▶ **INSTRUCTIONS TO FOLLOW**:
Transcribe these records exactly, dropping every picture.

▶ **RECORDS PROVIDED**:
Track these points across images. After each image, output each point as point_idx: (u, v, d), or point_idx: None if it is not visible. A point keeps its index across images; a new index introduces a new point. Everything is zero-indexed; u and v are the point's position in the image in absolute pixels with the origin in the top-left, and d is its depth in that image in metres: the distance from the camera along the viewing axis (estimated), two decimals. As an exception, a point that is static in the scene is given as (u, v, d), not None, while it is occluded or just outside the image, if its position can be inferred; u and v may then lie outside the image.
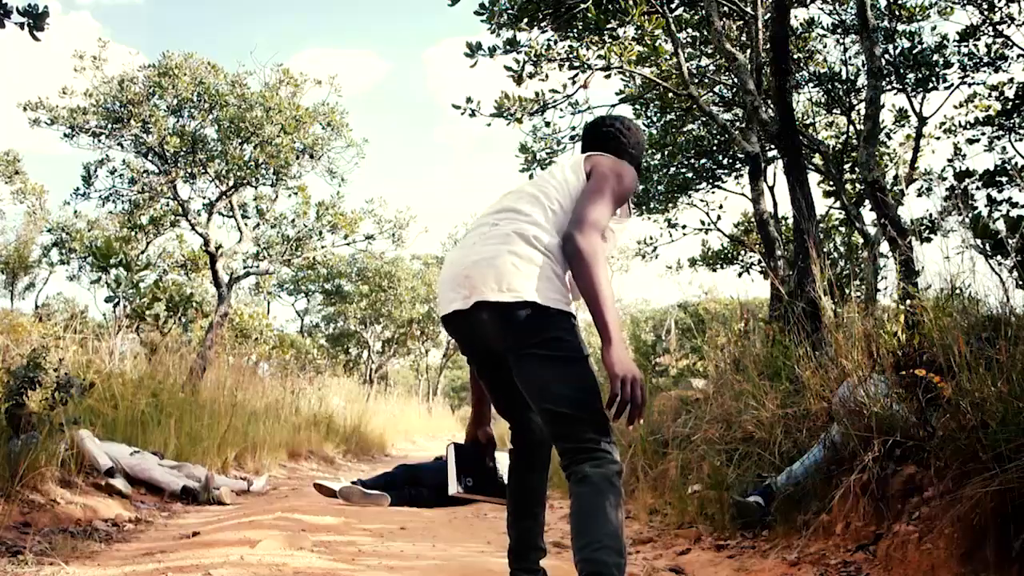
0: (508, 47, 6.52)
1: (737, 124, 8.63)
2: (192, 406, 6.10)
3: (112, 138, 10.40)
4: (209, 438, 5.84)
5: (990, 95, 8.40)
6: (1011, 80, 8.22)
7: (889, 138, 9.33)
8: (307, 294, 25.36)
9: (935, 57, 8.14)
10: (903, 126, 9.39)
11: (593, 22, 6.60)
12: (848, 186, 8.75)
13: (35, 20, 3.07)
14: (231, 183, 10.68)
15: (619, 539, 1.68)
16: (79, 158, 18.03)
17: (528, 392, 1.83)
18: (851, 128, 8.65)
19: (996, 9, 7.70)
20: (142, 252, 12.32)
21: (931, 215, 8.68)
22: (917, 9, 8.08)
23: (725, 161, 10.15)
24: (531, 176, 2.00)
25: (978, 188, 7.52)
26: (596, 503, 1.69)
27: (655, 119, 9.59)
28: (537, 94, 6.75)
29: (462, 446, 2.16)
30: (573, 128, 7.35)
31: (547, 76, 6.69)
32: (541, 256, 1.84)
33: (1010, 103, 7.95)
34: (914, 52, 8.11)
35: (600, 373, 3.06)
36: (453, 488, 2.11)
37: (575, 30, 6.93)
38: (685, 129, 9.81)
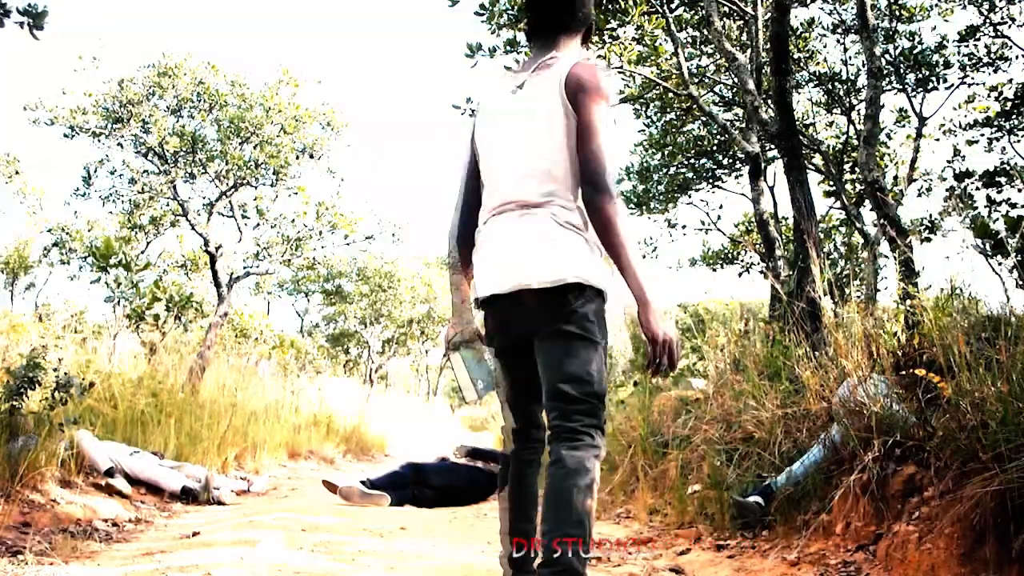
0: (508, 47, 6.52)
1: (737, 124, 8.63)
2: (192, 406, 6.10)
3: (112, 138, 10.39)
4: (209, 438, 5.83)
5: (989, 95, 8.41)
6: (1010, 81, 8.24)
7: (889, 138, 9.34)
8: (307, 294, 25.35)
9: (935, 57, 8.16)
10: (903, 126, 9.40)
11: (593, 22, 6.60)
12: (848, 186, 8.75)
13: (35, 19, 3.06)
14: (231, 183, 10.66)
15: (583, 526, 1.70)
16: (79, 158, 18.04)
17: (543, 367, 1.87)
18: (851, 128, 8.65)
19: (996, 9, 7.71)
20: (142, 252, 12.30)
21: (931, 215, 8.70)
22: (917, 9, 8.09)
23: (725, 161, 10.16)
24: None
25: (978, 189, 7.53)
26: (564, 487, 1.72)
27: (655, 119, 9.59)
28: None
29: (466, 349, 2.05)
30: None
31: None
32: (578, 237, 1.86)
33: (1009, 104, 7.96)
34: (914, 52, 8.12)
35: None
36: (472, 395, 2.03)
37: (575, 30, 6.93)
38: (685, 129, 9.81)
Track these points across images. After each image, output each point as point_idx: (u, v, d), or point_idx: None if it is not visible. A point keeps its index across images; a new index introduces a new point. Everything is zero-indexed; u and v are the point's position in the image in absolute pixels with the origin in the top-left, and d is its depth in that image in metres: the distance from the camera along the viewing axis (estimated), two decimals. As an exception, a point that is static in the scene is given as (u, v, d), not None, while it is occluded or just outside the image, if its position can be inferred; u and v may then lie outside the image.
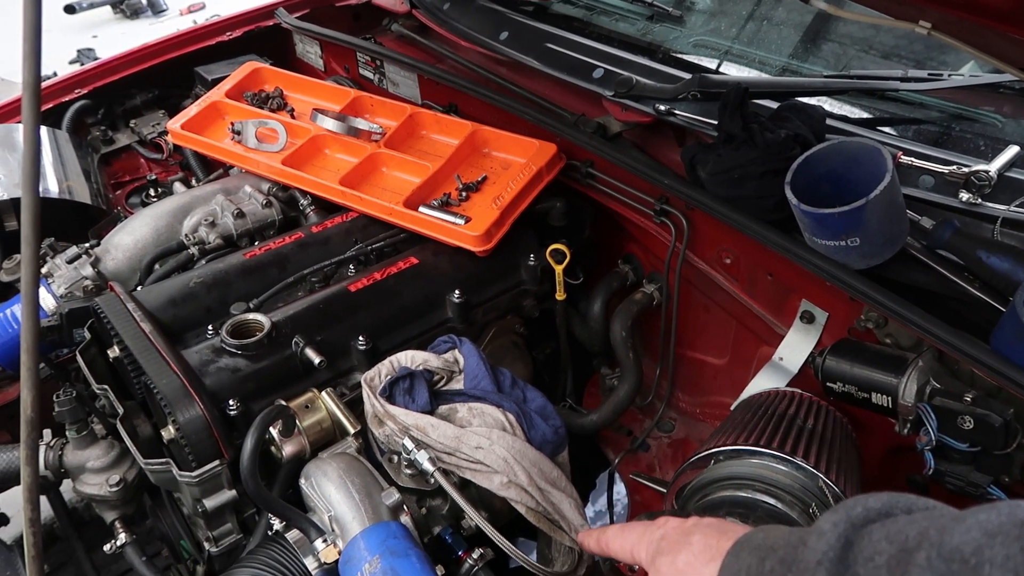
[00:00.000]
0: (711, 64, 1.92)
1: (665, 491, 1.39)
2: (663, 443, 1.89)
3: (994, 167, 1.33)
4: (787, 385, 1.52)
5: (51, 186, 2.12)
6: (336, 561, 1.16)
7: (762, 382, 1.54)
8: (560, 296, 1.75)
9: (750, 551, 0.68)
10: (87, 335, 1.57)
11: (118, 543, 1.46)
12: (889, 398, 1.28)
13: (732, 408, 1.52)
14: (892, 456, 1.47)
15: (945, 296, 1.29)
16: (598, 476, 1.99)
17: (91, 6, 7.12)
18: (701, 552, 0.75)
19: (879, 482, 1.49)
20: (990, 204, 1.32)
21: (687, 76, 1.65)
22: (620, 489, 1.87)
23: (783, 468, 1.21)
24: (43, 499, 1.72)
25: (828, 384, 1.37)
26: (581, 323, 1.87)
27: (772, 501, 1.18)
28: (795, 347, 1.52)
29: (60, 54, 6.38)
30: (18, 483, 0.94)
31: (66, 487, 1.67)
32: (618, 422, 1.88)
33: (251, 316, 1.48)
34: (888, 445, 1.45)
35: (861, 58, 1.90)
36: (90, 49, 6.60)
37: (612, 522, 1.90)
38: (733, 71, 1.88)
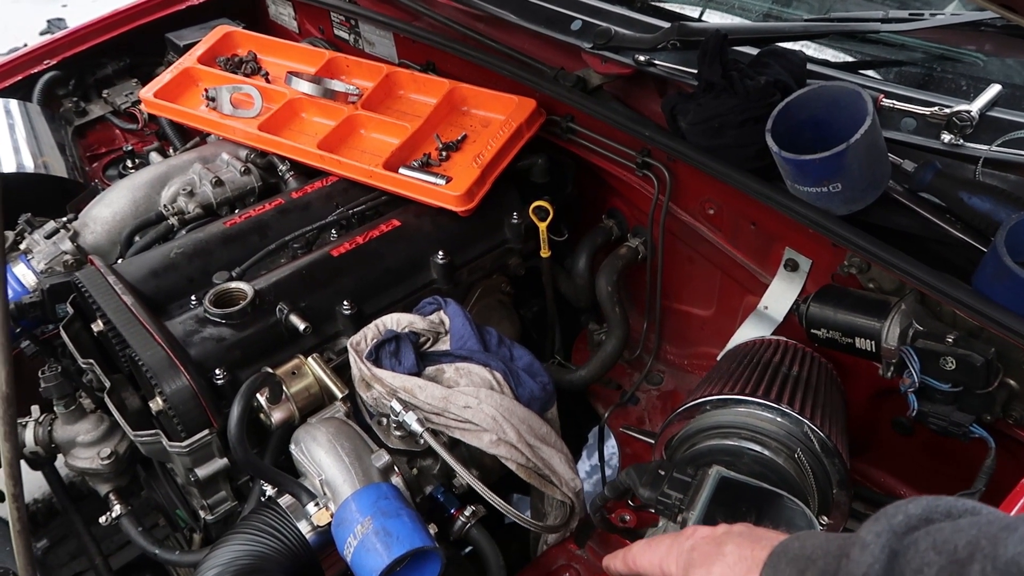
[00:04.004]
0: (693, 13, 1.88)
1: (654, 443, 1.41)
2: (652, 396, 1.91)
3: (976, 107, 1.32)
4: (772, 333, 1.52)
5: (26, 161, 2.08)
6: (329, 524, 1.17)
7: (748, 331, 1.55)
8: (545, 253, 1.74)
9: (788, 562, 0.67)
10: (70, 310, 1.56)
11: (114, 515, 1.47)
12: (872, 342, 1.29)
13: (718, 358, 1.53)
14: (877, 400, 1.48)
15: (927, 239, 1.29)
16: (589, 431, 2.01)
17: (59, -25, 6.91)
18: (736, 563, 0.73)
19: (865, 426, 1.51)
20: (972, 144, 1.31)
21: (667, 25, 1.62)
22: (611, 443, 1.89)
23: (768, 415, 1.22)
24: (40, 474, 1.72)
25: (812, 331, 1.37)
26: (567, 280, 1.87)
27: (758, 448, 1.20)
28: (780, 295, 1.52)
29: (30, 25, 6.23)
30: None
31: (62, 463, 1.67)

▶ **REPLY TO THE EXERCISE**:
Track these points across images. After each image, output each point as point_idx: (u, v, d), or point_idx: None if it is not visible. A point keeps its index across images; a new index introduces a new point. Everything is zero-indexed; u and v are the point's position in the image in absolute pixels with the origin in the top-left, and d is its depth in that image in metres: the distance from the camera along the viewing axis (estimated), two decimals. As an exception, a point that is static in the scene is given as (u, v, d), not None, while it is occluded or just outside the image, if its position can be inferred; u and v may then lie outside the image.
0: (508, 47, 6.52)
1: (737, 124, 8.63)
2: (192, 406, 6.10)
3: (112, 138, 10.40)
4: (209, 438, 5.84)
5: (990, 95, 8.40)
6: (1011, 80, 8.22)
7: (889, 138, 9.33)
8: (307, 294, 25.36)
9: (935, 57, 8.14)
10: (903, 126, 9.39)
11: (593, 22, 6.60)
12: (848, 186, 8.75)
13: (35, 20, 3.07)
14: (231, 183, 10.68)
15: (619, 539, 1.68)
16: (79, 158, 18.03)
17: (528, 392, 1.83)
18: (851, 128, 8.65)
19: (996, 9, 7.70)
20: (142, 252, 12.32)
21: (931, 215, 8.68)
22: (917, 9, 8.08)
23: (725, 161, 10.15)
24: (531, 176, 2.00)
25: (978, 188, 7.52)
26: (596, 503, 1.69)
27: (655, 119, 9.59)
28: (537, 94, 6.75)
29: (462, 446, 2.16)
30: (573, 128, 7.35)
31: (547, 76, 6.69)
32: (541, 256, 1.84)
33: (1010, 103, 7.95)
34: (914, 52, 8.11)
35: (600, 373, 3.06)
36: (453, 488, 2.11)
37: (575, 30, 6.93)
38: (685, 129, 9.81)
0: (508, 47, 6.52)
1: (737, 124, 8.63)
2: (192, 406, 6.10)
3: (112, 138, 10.39)
4: (209, 438, 5.83)
5: (989, 95, 8.41)
6: (1010, 81, 8.24)
7: (889, 138, 9.34)
8: (307, 294, 25.35)
9: (935, 57, 8.16)
10: (903, 126, 9.40)
11: (593, 22, 6.60)
12: (848, 186, 8.75)
13: (35, 19, 3.06)
14: (231, 183, 10.66)
15: (583, 526, 1.70)
16: (79, 158, 18.04)
17: (543, 367, 1.87)
18: (851, 128, 8.65)
19: (996, 9, 7.71)
20: (142, 252, 12.30)
21: (931, 215, 8.70)
22: (917, 9, 8.09)
23: (725, 161, 10.16)
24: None
25: (978, 189, 7.53)
26: (564, 487, 1.72)
27: (655, 119, 9.59)
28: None
29: (466, 349, 2.05)
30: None
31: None
32: (578, 237, 1.86)
33: (1009, 104, 7.96)
34: (914, 52, 8.12)
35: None
36: (472, 395, 2.03)
37: (575, 30, 6.93)
38: (685, 129, 9.81)
Track these points across images. After each image, output each point as point_idx: (u, v, d), or point_idx: None if it is not visible. A point keeps its index across images; a new index introduces a new point. Everything is zero-indexed; u and v are the point's position in the image in absolute pixels with the origin in the top-left, and d is its depth in that image in metres: the distance from the camera along the viewing axis (estimated), two decimals. As an exception, a point that is static in the scene is given as (u, v, d), not None, while it is occluded or just outside the image, if its position can be inferred; u and v may then lie outside the image.
[00:00.000]
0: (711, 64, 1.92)
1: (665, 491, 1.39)
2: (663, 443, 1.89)
3: (994, 167, 1.33)
4: (787, 385, 1.52)
5: (51, 186, 2.12)
6: (336, 561, 1.16)
7: (762, 382, 1.54)
8: (560, 296, 1.75)
9: (750, 551, 0.68)
10: (87, 335, 1.57)
11: (118, 543, 1.46)
12: (889, 398, 1.28)
13: (732, 408, 1.52)
14: (892, 456, 1.47)
15: (945, 296, 1.29)
16: (598, 476, 1.99)
17: (91, 6, 7.12)
18: (701, 552, 0.75)
19: (879, 482, 1.49)
20: (990, 204, 1.32)
21: (687, 76, 1.65)
22: (620, 489, 1.87)
23: (783, 468, 1.21)
24: (43, 499, 1.72)
25: (828, 384, 1.37)
26: (581, 323, 1.87)
27: (772, 501, 1.18)
28: (795, 347, 1.52)
29: (60, 54, 6.38)
30: (18, 483, 0.94)
31: (66, 487, 1.67)
32: (618, 422, 1.88)
33: (251, 316, 1.48)
34: (888, 445, 1.45)
35: (861, 58, 1.90)
36: (90, 49, 6.60)
37: (612, 522, 1.90)
38: (733, 71, 1.88)
[00:04.004]
0: (693, 13, 1.88)
1: (654, 443, 1.41)
2: (652, 396, 1.91)
3: (976, 107, 1.32)
4: (772, 333, 1.52)
5: (26, 161, 2.08)
6: (329, 524, 1.17)
7: (748, 331, 1.55)
8: (545, 253, 1.74)
9: (788, 562, 0.67)
10: (70, 310, 1.56)
11: (114, 515, 1.47)
12: (872, 342, 1.29)
13: (718, 358, 1.53)
14: (877, 400, 1.48)
15: (927, 239, 1.29)
16: (589, 431, 2.01)
17: (59, -25, 6.91)
18: (736, 563, 0.73)
19: (865, 426, 1.51)
20: (972, 144, 1.31)
21: (667, 25, 1.62)
22: (611, 443, 1.89)
23: (768, 415, 1.22)
24: (40, 474, 1.72)
25: (812, 331, 1.37)
26: (567, 280, 1.87)
27: (758, 448, 1.20)
28: (780, 295, 1.52)
29: (30, 25, 6.23)
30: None
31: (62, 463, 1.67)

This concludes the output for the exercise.